__TASK DETAILS__.
Leaving out every picture, copy the lines of the data exactly, from the first through the line containing "left shoulder: (104, 93)".

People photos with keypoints
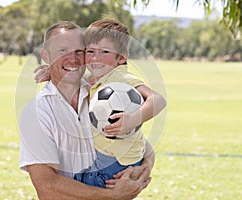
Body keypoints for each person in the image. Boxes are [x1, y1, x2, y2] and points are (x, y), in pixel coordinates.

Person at [19, 21, 153, 199]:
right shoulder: (36, 113)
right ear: (46, 55)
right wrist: (113, 196)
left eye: (79, 51)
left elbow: (137, 140)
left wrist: (146, 166)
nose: (73, 59)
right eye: (62, 51)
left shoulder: (104, 93)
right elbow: (47, 188)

__EXERCISE ANSWER__.
Body keypoints for each person in the image. Boxes are [x1, y1, x2, y2] and points are (x, y), in pixel coordinates.

Person at [19, 21, 153, 199]:
right shoulder: (36, 113)
right ear: (46, 55)
right wrist: (113, 196)
left eye: (79, 51)
left elbow: (137, 140)
left wrist: (146, 166)
nose: (73, 59)
right eye: (62, 51)
left shoulder: (104, 93)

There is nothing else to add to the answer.